Fig. 2 (a) Photos of manual stretching of dumbbell-shaped DABBF-containing elastomer P1. (b) EPR spectra of P1 as a function of increasing strain. The intensity was normalized by the volume. (c) Part of the typical stress–strain curve of P1 and the ratio of dissociated DABBF mechanophores in P1 as a function of the strain.

A clear colouration was also observed in P2, under the influence of manual stretching (Fig. S5 and Movie S2, ESI†). That elastomer exhibited higher stress upon uniaxial elongation than that of P1, and the dissociation ratio increased almost linearly with strain, indicating a more sensitive response. The higher strength and mechanochromism without an induction period can be attributed to the crystallized PTMG segment, which led to physical cross-links and exclusion of DABBF units from the crystallized domain.

The blue colour of mechanically activated P1 gradually faded over 6 h at room temperature and eventually disappeared completely, with almost full restoration of the dimensions (Fig. S6, ESI†). Because DABBF equilibrates with a small amount of the corresponding radicals, even at room temperature, and because DABBF was incorporated in the soft segments with T_g below room temperature, the mechanical stress biased the equilibrium towards the dissociated side temporarily. The equilibrium then returned to the initial state gradually in the absence of stress, generating transient activation (colouration) and autonomous recombination. A clear colouration was also observed in P1via second and third stretching (Movie S3, ESI†). To inspect this repeated activation, EPR spectra were measured under constant strains of 50% (without slack) and 200% in each cycle. The spectral intensity was largely unchanged throughout the cycling (Fig. 3a). The dissociation ratio upon each stretching is shown in Fig. 3b; the second and third elongation generated as many radicals as the first elongation. This repeated activation was most likely due to the high molecular motion of the PTMG chains and the resulting restoration of the altered molecular aggregation structure. Indeed, the stress–strain curve profiles obtained for the cyclic tensile tests were almost unchanged, while large hysteresis and a slight decrease in the stress were observed (Fig. 3c). In addition, strain-induced crystallization of the PTMG chains was not observed in the WAXD measurements (Fig. S7, ESI†). On the other hand, P2 also exhibited repeated activation, but the dissociation ratio decreased gradually with cycling (Fig. S8, ESI†). This is most likely because the molecular aggregation structure was changed significantly, e.g., through fragmentation of the PTMG crystalline domains and strain-induced crystallization of the PTMG chains, as indicated by the results of the cyclic tensile test (Fig. S8, ESI†).
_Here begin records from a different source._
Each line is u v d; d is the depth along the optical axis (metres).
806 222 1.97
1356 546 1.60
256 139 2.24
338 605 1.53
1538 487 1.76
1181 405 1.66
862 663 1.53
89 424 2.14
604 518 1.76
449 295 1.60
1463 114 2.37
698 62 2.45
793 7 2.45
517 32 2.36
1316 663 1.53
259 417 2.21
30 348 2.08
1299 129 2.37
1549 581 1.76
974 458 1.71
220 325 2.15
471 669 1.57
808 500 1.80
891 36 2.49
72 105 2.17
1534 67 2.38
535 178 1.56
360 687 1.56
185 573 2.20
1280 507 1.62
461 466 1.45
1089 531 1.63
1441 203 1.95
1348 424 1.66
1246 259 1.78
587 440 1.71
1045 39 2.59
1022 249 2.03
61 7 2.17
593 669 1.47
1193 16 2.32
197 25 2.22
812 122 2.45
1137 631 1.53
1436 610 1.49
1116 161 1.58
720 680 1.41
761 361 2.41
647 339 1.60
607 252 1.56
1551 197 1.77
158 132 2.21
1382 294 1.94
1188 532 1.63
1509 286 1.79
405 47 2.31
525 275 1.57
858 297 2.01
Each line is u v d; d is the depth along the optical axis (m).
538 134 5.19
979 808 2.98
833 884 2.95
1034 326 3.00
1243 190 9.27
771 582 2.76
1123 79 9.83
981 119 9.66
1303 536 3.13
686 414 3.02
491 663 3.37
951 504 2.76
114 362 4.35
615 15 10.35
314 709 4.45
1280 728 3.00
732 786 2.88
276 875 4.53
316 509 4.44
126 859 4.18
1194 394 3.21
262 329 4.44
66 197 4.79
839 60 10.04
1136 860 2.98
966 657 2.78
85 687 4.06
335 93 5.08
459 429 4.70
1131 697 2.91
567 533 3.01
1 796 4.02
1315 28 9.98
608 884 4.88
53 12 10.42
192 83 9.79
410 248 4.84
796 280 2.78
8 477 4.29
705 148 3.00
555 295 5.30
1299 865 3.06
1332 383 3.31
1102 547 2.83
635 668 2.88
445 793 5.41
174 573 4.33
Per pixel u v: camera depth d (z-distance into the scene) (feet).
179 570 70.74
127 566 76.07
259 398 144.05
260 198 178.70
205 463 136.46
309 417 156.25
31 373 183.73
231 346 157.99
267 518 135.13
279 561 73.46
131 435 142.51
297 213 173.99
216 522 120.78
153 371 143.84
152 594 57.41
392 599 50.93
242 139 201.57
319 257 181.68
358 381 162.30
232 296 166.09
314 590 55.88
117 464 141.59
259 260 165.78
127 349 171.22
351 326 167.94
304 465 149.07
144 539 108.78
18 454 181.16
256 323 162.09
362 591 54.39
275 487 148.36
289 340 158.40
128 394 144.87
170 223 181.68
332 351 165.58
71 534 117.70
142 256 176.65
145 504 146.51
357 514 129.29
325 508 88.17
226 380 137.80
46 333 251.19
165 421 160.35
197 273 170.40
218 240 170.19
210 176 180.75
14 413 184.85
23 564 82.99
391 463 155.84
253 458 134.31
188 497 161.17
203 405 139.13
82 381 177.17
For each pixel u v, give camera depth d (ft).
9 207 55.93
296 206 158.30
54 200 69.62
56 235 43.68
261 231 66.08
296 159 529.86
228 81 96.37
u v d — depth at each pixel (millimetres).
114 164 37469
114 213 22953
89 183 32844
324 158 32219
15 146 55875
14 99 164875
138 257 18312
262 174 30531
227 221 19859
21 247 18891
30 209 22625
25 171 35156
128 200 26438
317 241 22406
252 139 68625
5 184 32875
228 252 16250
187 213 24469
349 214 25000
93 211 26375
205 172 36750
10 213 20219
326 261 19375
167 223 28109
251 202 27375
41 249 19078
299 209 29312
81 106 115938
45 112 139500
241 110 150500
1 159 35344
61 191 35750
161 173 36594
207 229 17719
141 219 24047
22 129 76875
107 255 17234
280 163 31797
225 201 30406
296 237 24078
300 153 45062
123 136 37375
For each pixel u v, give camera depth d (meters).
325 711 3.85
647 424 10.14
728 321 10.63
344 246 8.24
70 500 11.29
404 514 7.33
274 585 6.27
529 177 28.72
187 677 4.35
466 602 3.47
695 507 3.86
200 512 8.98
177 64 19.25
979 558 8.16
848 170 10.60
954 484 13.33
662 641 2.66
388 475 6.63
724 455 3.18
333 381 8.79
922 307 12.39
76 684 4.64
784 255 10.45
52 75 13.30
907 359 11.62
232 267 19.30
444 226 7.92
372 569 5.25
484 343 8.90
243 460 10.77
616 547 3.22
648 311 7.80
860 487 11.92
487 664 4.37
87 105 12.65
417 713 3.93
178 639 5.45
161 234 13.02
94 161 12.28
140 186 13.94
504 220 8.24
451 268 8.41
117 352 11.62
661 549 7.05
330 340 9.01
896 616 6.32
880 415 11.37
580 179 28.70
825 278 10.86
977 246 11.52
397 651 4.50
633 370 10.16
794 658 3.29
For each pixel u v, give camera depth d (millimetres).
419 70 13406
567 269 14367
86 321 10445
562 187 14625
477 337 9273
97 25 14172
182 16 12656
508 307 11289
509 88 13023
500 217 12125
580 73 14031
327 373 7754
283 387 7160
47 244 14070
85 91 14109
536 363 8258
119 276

Fig. 3 (a) EPR spectra for repeated activation of DABBF mechanophores in P1, which was elongated to 50% and 200% strain and relaxed for 6 h at 0% strain. The intensity was normalized by the volume. (b) Ratio of dissociated mechanophores in P1 for repeated activation. (c) Cyclic stress–strain curves of P1. (d) Proposed mechanism for repeated mechanical activation and autonomous regeneration of P1.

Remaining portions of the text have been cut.